Located in Fort Worth, Texas, the National Cowgirl Museum and Hall of Fame is the only museum in the world dedicated to honouring women of the American West, past and present. Its archives house more than 4,000 artefacts and information about more than 750 remarkable women; the Hall of Fame has 220 honourees, including author Laura Ingalls Wilder, Hollywood's Dale Evans, and Lewis and Clark's guide Sacagawea. The 33,000sq.ft museum is part of the Will Rogers Memorial Complex in the heart of the city's cultural district.
"Even though the museum couldn't have a more American focus, the project was actually a global collaboration," says Electrosonic programme manager Tom Rowat. "The design consultant was a French company and the exhibit fabricator was an Italian company."
The museum's new signature piece is an interactive mobile, a hanging sculpture held in equilibrium by rods and weighted objects that balance each other. The mobile, suspended in the Grand Rotunda's towering atrium, grabs the attention of visitors entering the museum and is an engaging focal point for the formal dinners and fundraisers held in the space.
The mobile includes rotating graphic panels and a dozen rotating projection screens, all hanging from rods suspended from the ceiling. Electrosonic furnished BrightSign players that feed NEC LED projectors, which display video clips onto the 12 projected screens. The projectors are also part of the mobile itself; they are mounted on their sides in double-sided casings.

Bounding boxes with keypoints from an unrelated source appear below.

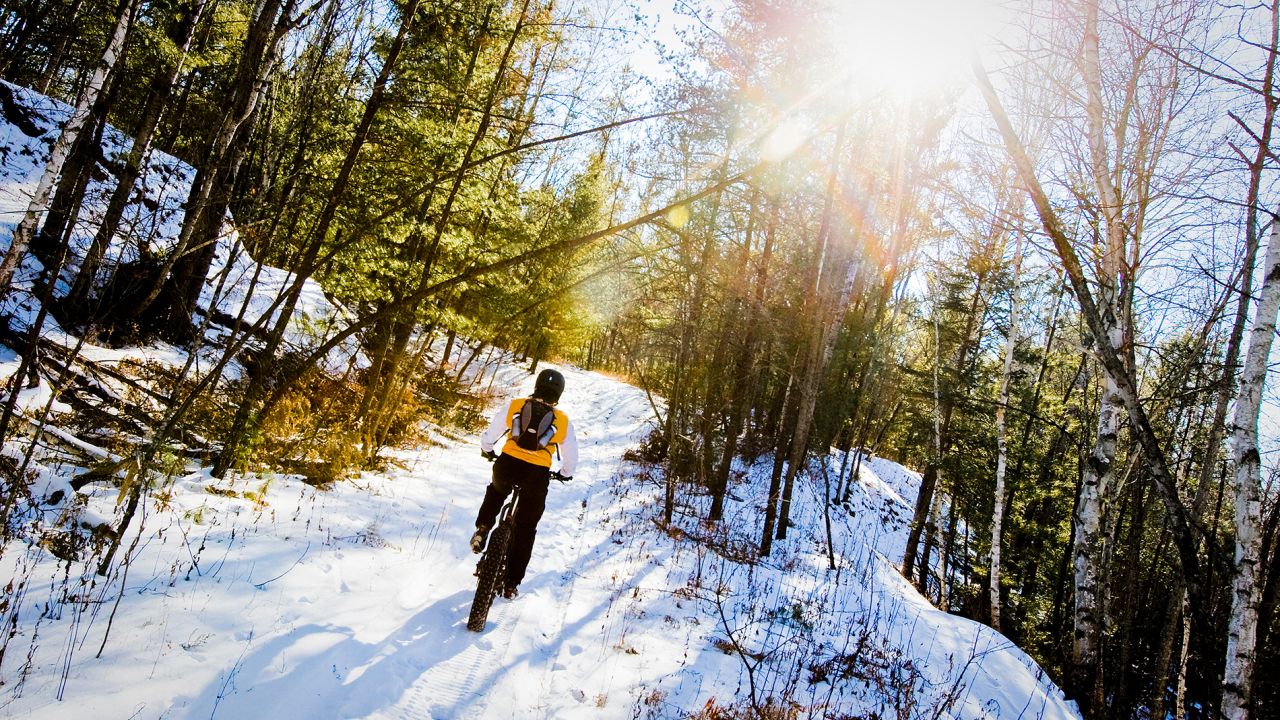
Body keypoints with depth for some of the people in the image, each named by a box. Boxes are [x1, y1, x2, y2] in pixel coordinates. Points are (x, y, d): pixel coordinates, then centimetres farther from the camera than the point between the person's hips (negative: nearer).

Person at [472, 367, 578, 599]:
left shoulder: (514, 406, 5)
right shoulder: (563, 421, 6)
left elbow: (488, 436, 10)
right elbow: (571, 458, 13)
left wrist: (487, 451, 31)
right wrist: (564, 474, 33)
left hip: (507, 465, 1)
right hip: (537, 475, 0)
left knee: (496, 490, 38)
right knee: (525, 531, 16)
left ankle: (482, 528, 18)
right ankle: (511, 584, 21)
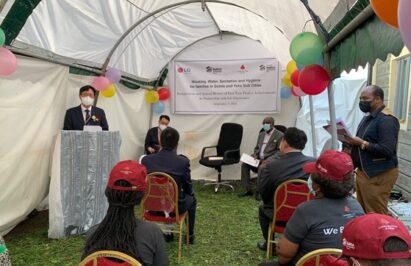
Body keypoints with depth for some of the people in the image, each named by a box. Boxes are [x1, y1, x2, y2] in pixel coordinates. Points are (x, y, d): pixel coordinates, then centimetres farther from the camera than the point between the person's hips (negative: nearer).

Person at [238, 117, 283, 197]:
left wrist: (268, 160, -22)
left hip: (270, 159, -6)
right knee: (244, 164, -17)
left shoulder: (279, 135, -2)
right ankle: (248, 190, -12)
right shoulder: (261, 134, 20)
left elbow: (280, 151, -9)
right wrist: (255, 155, 0)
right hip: (259, 158, 6)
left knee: (262, 167, -36)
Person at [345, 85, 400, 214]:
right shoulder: (368, 117, 14)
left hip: (379, 175, -9)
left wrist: (361, 143, -20)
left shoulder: (386, 120, -17)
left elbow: (386, 150, -26)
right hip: (363, 172, 9)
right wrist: (352, 141, 6)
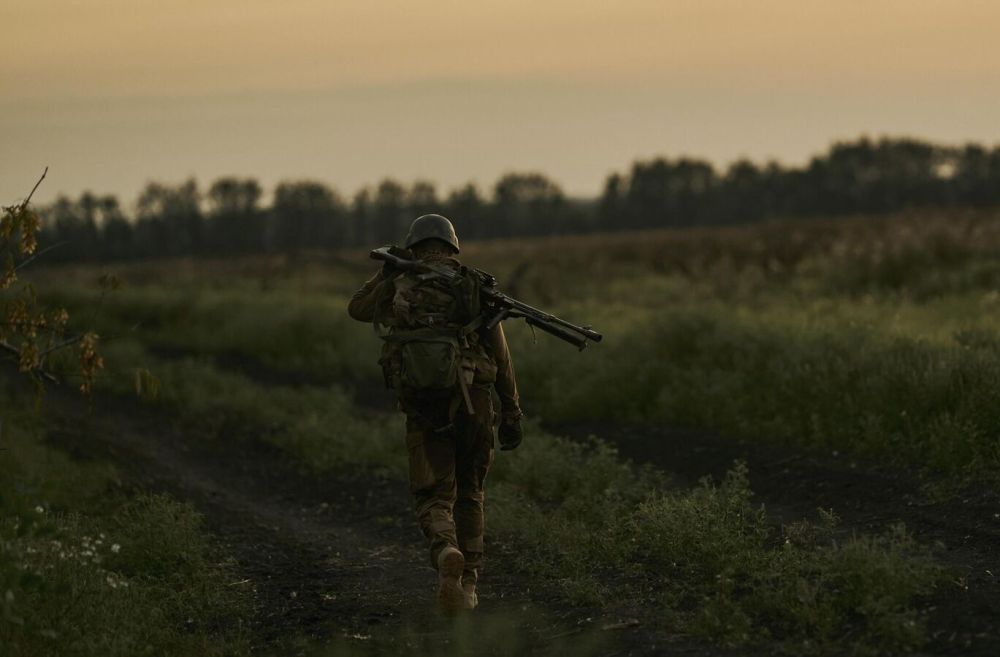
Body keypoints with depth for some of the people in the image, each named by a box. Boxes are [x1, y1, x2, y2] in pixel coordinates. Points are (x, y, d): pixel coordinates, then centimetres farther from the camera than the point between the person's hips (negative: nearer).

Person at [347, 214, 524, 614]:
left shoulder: (398, 287, 4)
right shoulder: (473, 285, 4)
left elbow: (357, 308, 25)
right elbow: (500, 354, 2)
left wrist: (386, 274, 33)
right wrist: (511, 411, 5)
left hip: (424, 411, -1)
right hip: (472, 404, 1)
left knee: (433, 499, 1)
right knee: (468, 494, 19)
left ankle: (447, 555, -31)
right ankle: (468, 584, 20)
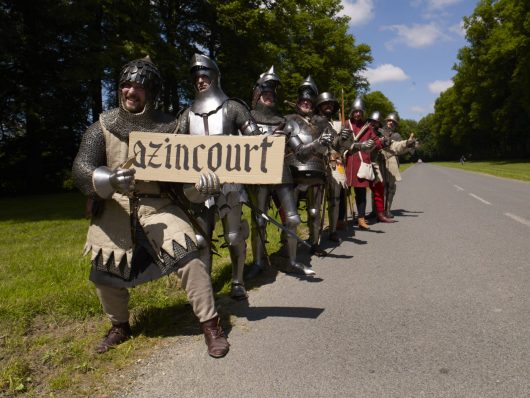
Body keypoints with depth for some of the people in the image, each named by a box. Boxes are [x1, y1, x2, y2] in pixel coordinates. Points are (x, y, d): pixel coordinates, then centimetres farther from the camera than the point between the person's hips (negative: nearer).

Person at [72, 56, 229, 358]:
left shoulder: (168, 128, -5)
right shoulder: (103, 126, -4)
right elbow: (81, 171, -12)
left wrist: (201, 185, -25)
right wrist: (109, 180, -33)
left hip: (159, 206, -2)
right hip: (115, 209, 2)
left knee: (188, 258, -17)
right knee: (105, 273, 10)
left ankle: (212, 325, 1)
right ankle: (120, 327, 38)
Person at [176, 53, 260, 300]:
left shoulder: (232, 108, 2)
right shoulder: (188, 115, 12)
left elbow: (255, 140, -1)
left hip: (228, 181, -3)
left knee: (234, 236, 1)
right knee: (201, 237, 6)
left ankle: (238, 283, 18)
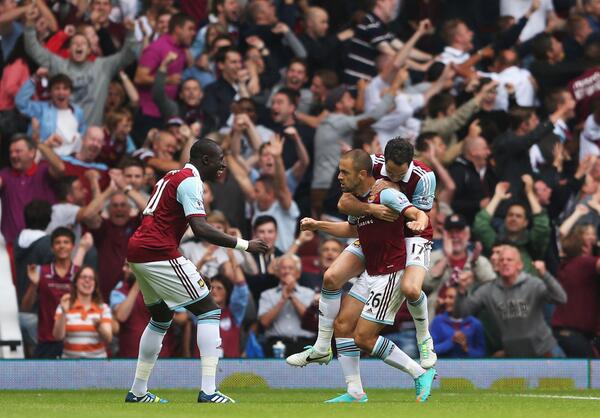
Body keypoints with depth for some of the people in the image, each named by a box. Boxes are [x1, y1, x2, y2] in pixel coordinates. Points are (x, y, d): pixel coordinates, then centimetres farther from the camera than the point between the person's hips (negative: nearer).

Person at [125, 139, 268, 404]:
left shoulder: (171, 177, 21)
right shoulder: (190, 181, -9)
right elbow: (200, 229, -20)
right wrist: (243, 245, -18)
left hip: (137, 252, 10)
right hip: (160, 254, -10)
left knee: (161, 318, 24)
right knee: (208, 311, -6)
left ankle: (138, 392, 25)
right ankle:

"Exhibit fabricator Goppion was tasked with engineering the mobile," Rowat reports. "There are slip rings on the roof of the museum to supply power and Ethernet through the rods. When the mobile is operating, the effect is pretty amazing."
The mobile's video content can be changed to support special events taking place in the Grand Rotunda.
The new permanent first-floor gallery highlights cowgirls in Wild West shows and the legendary sharpshooter, Annie Oakley. Four small and one large Pepper's ghost exhibits are triggered by motion detectors buried in the walls. Visitors approach a viewport-style hole where they can view the special effects formed by pairs of 20-inch video monitors and half-silvered mirrors. A life-size Pepper's ghost of Annie Oakley was created with a ceiling-mounted Panasonic projector.
Electrosonic also provided five double-sided hanging glass screens, each illuminated by a Panasonic projector and a BrightSign player. Five more BrightSign players feed 48-inch Samsung monitors hung in portrait orientation. In addition, five wall-mounted interactives are driven by Dell computers and feature Elo Touch Solutions 32" touchscreens.
Electrosonic programmed the Crestron system that controls a total of 31 BrightSign players, an array of projectors and monitors throughout the gallery.
"We have remote access to the museum if there are any issues to deal with," notes Rowat. "With the TeamViewer utility, I can log onto the site and check the status of the operator panel. But everything is working well, and everyone is very happy with the Grand Rotunda's mobile and new gallery."